Minister zdrowia Quebecu Christian Dubé przedstawił 19 grudnia swój plan mający na celu zmniejszenie zatłoczenia w izbach pogotowia ratunkowego w prowincji: plan polega na zaapelowaniu do społeczeństwa by unikało korzystania ze szpitalnych oddziałów Emergency powinno unikać do nich uczęszczania, jeśli to możliwe.

Zamiast tego pacjenci powinni kierować się własnym osądem i szukać pomocy gdzie indziej – na przykład w poradniach rodzinnych czy też prowadzonych przez pielęgniarki.

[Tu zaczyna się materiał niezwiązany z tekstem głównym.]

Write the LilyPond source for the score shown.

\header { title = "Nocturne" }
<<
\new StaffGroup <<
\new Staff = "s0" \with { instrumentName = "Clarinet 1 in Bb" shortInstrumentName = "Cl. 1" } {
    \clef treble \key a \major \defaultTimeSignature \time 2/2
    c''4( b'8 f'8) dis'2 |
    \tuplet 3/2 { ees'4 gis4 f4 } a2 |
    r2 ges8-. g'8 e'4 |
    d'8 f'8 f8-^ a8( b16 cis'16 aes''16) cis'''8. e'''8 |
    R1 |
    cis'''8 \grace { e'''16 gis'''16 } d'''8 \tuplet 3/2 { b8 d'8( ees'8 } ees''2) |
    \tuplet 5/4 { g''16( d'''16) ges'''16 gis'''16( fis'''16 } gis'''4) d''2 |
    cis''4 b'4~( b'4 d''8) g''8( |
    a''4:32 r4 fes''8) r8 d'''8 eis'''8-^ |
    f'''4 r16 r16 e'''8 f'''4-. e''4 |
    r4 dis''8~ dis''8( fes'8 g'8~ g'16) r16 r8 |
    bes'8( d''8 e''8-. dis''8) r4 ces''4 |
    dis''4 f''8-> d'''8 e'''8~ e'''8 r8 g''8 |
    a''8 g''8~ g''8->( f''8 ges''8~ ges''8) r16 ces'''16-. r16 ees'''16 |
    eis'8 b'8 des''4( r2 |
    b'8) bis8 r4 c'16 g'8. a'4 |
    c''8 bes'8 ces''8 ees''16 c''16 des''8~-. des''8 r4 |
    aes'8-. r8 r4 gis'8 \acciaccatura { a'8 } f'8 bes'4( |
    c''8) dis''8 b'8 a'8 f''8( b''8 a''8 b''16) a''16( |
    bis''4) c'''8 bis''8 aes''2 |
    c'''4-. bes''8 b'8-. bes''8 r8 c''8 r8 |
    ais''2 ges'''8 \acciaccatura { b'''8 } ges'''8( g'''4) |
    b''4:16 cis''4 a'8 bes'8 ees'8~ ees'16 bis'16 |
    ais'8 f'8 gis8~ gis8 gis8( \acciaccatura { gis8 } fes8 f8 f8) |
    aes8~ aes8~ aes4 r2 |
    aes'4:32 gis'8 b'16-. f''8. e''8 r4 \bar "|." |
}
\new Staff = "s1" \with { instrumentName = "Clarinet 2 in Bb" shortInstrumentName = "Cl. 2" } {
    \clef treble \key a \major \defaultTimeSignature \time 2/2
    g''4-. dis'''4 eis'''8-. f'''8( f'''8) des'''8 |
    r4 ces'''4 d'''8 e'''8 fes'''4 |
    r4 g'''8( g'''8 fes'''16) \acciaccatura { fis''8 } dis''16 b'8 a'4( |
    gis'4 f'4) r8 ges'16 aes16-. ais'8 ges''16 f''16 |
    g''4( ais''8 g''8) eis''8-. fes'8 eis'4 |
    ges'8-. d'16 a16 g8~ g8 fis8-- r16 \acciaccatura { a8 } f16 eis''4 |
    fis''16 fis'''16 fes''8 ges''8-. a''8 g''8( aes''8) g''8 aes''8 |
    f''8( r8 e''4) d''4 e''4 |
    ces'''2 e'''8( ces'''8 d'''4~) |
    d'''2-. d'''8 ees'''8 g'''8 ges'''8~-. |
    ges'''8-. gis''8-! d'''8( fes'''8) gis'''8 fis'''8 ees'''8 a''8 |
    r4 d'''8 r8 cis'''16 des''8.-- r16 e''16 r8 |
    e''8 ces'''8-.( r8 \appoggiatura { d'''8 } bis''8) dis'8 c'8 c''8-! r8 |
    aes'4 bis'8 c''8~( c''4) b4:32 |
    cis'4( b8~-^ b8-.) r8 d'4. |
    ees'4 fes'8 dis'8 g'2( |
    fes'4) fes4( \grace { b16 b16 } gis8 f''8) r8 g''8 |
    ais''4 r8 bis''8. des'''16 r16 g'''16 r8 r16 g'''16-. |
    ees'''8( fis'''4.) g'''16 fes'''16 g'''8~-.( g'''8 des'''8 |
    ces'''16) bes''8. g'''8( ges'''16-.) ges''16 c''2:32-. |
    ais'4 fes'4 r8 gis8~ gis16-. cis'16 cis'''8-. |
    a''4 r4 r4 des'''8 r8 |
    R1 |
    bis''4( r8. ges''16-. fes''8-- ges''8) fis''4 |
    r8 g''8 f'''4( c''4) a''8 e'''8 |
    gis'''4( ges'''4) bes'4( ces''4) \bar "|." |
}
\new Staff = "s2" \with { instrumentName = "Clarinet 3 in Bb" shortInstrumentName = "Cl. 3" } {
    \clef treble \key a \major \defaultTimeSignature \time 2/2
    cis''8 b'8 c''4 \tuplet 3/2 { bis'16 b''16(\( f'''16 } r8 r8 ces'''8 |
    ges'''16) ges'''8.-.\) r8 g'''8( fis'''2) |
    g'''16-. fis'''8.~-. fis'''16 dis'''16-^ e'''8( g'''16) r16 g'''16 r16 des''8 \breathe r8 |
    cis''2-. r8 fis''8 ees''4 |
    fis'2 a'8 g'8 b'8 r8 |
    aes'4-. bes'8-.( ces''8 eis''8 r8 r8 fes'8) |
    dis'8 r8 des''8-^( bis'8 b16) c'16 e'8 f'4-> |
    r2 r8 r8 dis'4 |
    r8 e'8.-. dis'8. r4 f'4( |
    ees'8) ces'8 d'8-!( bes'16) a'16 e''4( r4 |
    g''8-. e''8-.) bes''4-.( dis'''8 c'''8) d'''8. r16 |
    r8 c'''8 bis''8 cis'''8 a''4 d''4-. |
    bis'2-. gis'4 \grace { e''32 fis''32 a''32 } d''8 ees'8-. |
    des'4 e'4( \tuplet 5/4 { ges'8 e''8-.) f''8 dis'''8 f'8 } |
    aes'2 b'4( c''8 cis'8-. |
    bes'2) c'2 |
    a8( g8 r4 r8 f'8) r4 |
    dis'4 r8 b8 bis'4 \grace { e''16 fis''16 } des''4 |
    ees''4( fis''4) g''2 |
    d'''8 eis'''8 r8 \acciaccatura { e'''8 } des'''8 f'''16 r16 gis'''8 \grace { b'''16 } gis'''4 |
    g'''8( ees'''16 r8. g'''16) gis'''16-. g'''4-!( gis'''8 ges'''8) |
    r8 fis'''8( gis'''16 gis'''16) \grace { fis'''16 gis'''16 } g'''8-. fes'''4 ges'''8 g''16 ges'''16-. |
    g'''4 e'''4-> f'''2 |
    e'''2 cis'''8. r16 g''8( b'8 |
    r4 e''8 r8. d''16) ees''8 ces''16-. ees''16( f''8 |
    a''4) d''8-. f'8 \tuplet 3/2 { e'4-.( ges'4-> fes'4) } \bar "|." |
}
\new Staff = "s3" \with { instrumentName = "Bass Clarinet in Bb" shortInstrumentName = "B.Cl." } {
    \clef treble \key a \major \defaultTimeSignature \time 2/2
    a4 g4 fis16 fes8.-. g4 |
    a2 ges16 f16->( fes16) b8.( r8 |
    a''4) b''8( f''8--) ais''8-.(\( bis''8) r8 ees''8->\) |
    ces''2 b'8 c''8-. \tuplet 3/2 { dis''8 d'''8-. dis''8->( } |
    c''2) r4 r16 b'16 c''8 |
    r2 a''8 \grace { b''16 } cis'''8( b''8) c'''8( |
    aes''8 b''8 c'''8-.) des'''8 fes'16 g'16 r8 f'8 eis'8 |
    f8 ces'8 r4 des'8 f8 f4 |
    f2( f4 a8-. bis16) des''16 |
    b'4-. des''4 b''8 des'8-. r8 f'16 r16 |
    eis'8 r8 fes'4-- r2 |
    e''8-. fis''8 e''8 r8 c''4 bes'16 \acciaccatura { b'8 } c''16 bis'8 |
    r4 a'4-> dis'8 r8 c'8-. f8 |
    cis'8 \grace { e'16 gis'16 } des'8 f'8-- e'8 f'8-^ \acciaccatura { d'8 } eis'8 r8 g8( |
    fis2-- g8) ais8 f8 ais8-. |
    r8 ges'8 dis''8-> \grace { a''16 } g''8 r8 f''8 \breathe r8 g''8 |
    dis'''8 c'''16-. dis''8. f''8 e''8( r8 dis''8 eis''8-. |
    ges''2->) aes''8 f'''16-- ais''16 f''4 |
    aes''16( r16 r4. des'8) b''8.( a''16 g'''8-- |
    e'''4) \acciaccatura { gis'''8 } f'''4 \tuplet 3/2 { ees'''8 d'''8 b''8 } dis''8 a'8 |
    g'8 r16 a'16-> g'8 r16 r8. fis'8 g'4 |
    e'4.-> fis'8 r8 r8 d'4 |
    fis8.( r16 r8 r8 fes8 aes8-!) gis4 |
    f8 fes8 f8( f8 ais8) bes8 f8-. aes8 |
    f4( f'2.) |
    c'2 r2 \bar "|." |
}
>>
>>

„Na oddziale ratunkowym zgłasza się duży odsetek osób, które nie mają pilnych potrzeb zdrowotnych” – powiedział Dubé reporterom w Montrealu.

PONIŻEJ KONTYNUACJA TEKSTU

Jego zdaniem można również zadzwonić pod numer 811, aby porozmawiać z pielęgniarką i umówić się na wizytę w przychodni lekarskiej.

Trzej lekarze z izby przyjęć, którzy 18 grudnia rozmawiali z The Canadian Press, stwierdzili, że głównym problemem prowadzącym do przepełnienia szpitali w Quebecu jest to, że oddziały ratunkowe mają trudności z przenoszeniem pacjentów na oddziały szpitalne.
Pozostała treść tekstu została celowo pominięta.